3. The bidirectional clamping and positioning fixture for welding precision tubes in semiconductor equipment according to claim 2, characterized in that: The horizontal worktable (4) is provided with a straight groove (401) corresponding to the mounting base (9), and the mounting base (9) includes a limiting rib plate (901) that can pass through the straight groove (401) and slide along the straight groove (401). The straight groove (401) is arranged along the axial direction of the round bar (1) placed on the positioning block (5).

4. The bidirectional clamping and positioning fixture for welding precision tubes in semiconductor equipment according to claim 2, characterized in that: A copper column (13) is provided on one end of the clamping column (10) facing the first base (2) or the second base (3).

5. The bidirectional clamping and positioning fixture for welding precision tubes in semiconductor equipment according to claim 2, characterized in that: At least one end of the clamping post (10) is able to abut against the end face of the round bar (1) and the first base (2) or the second base (3).

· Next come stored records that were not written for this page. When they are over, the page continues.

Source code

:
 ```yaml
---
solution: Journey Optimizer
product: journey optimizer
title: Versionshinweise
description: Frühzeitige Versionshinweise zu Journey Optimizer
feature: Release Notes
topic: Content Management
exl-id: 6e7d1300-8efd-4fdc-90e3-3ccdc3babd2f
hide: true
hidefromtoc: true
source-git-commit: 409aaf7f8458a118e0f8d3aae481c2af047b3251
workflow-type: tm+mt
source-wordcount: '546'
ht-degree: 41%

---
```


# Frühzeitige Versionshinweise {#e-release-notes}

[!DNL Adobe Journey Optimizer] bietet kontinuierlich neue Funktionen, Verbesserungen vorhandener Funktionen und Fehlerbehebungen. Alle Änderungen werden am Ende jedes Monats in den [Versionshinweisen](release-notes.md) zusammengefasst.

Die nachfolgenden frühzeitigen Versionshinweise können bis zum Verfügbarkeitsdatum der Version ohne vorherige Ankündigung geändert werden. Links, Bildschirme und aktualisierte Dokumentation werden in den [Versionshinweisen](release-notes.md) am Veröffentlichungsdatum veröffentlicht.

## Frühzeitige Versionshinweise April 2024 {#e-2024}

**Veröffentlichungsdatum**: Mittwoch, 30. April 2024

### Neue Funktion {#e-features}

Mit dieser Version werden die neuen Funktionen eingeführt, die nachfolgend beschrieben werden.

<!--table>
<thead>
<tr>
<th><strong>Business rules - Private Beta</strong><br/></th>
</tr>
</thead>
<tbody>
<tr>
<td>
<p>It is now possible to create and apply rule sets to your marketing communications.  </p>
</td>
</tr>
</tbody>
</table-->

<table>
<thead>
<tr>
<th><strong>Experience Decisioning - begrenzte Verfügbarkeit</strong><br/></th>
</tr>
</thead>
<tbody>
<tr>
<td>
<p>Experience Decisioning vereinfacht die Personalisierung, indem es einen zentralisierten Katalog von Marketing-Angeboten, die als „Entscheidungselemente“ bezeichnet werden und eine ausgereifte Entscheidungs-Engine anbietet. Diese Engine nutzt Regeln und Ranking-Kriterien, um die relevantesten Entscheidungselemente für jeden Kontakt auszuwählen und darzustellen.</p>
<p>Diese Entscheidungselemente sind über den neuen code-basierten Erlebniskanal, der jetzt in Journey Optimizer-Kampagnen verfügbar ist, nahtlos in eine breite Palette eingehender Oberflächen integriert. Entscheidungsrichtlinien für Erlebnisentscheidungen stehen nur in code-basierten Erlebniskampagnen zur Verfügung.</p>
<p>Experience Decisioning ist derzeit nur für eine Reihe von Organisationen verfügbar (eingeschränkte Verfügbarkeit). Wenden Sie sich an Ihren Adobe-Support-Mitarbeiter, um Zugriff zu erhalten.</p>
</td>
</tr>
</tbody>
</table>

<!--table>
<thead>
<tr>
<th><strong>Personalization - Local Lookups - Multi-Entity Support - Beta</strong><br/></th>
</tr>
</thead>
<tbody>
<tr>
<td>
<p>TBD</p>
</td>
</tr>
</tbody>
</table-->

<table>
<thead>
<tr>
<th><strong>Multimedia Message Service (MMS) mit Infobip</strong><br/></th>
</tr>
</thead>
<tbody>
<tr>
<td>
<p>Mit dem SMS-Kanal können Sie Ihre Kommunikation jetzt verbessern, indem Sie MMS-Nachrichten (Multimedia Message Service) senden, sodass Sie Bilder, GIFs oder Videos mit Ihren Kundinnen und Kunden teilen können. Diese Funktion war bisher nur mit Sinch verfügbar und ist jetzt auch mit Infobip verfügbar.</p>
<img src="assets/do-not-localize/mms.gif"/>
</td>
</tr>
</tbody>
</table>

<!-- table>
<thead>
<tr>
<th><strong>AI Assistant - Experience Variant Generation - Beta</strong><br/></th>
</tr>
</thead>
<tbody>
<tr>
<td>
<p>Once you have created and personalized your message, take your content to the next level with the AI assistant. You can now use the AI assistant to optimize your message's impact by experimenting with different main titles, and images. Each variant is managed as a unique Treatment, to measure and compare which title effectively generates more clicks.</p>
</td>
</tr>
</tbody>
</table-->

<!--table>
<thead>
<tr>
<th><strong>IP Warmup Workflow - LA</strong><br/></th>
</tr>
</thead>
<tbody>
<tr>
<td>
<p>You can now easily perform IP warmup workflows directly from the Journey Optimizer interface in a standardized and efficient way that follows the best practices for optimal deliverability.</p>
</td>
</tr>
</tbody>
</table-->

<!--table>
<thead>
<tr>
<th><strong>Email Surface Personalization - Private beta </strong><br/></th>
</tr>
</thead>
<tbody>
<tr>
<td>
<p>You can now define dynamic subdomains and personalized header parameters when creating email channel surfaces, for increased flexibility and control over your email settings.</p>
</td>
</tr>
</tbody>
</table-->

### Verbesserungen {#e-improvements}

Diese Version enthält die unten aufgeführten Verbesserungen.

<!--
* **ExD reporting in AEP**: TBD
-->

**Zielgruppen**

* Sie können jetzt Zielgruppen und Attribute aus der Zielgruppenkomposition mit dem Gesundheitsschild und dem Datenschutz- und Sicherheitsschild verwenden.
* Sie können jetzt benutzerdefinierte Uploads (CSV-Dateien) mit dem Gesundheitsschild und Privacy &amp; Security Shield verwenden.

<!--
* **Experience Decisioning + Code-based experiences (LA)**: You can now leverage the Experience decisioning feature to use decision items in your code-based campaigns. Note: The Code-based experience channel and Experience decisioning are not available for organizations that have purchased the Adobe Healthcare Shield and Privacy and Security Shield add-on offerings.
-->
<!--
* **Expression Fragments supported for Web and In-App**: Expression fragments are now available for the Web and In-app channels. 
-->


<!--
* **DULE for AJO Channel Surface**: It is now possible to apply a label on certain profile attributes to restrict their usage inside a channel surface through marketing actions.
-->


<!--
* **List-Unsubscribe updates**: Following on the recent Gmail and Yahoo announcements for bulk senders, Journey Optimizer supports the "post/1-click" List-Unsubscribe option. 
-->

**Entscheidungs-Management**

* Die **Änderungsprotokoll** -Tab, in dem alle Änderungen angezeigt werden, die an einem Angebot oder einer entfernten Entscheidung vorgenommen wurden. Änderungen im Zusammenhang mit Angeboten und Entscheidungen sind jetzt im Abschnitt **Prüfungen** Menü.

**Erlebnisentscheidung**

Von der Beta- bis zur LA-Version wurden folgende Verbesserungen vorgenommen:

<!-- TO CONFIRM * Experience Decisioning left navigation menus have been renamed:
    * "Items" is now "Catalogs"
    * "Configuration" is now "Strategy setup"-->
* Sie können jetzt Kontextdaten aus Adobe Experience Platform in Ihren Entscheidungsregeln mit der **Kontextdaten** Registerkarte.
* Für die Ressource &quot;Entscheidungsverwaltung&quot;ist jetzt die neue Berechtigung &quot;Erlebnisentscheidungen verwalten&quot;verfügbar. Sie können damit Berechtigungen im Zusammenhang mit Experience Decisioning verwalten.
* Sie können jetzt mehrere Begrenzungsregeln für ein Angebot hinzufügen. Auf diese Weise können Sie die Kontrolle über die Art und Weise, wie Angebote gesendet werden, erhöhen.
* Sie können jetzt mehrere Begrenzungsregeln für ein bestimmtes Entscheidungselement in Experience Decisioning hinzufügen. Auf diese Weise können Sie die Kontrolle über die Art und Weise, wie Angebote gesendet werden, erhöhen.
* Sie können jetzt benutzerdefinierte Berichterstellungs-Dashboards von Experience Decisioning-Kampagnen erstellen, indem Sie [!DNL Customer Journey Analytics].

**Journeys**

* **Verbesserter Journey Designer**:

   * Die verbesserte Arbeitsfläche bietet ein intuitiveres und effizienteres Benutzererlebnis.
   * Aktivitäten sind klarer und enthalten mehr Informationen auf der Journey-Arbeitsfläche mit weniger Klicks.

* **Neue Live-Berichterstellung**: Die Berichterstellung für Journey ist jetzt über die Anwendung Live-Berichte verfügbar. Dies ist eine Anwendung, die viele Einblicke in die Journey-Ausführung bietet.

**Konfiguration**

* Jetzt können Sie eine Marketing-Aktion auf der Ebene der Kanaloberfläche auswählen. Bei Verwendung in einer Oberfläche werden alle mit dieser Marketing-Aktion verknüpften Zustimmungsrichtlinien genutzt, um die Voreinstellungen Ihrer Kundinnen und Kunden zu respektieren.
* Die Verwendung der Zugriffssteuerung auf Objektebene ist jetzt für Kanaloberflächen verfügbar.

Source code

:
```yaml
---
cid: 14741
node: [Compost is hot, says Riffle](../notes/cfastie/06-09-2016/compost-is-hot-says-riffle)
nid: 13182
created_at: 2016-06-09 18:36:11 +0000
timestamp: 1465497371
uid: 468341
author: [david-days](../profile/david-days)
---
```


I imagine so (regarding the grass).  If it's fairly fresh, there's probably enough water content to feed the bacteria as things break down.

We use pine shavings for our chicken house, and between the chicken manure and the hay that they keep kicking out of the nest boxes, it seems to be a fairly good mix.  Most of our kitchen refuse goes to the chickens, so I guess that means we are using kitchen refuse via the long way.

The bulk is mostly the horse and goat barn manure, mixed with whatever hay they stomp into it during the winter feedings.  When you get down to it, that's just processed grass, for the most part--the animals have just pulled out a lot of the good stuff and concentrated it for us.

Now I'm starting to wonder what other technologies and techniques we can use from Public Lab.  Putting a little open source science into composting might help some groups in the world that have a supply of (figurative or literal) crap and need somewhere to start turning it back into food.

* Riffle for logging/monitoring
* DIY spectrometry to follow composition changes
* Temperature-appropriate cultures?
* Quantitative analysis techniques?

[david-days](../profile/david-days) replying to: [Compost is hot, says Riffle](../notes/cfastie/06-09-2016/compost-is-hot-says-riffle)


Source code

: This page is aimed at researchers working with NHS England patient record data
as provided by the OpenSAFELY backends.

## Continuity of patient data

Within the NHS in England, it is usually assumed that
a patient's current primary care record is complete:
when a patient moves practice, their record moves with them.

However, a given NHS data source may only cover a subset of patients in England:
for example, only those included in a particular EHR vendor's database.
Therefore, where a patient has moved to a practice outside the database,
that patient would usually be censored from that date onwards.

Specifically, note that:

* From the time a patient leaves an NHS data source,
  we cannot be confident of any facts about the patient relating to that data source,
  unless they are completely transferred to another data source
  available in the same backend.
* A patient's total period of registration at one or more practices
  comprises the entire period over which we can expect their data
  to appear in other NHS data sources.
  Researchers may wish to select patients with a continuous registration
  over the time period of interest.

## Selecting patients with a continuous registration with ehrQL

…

6. The bidirectional clamping and positioning fixture for welding precision tubes in semiconductor equipment according to claim 1, characterized in that: The top side of the horizontal workbench (4) is provided with a first sinking groove (402) corresponding to the first base (2) and a second sinking groove (403) corresponding to the second base (3).

7. The bidirectional clamping and positioning fixture for welding precision tubes in semiconductor equipment according to claim 1, characterized in that: The sidewall of the arc-shaped groove, the side of the first limiting seat (6) that can abut against the first base (2), and the side of the second limiting seat (7) that can abut against the second base (3) are all provided with Teflon.

8. The bidirectional clamping and positioning fixture for welding precision tubes in semiconductor equipment according to claim 1, characterized in that: It also includes a drive mechanism for driving the first clamping member and the second clamping member to move. The drive mechanism includes a gear (14) rotatably connected to the middle of the bottom side of the horizontal worktable (4). The bottom side of the horizontal worktable (4) is slidably connected with two racks (15) that are parallel to each other and mesh with the gear (14) via a linear guide rail (17). The ends of the two racks (15) are respectively fixedly connected to the first clamping member and the second clamping member. A servo motor (16) that is driven and connected to the gear (14) is suspended at the bottom of the horizontal worktable (4).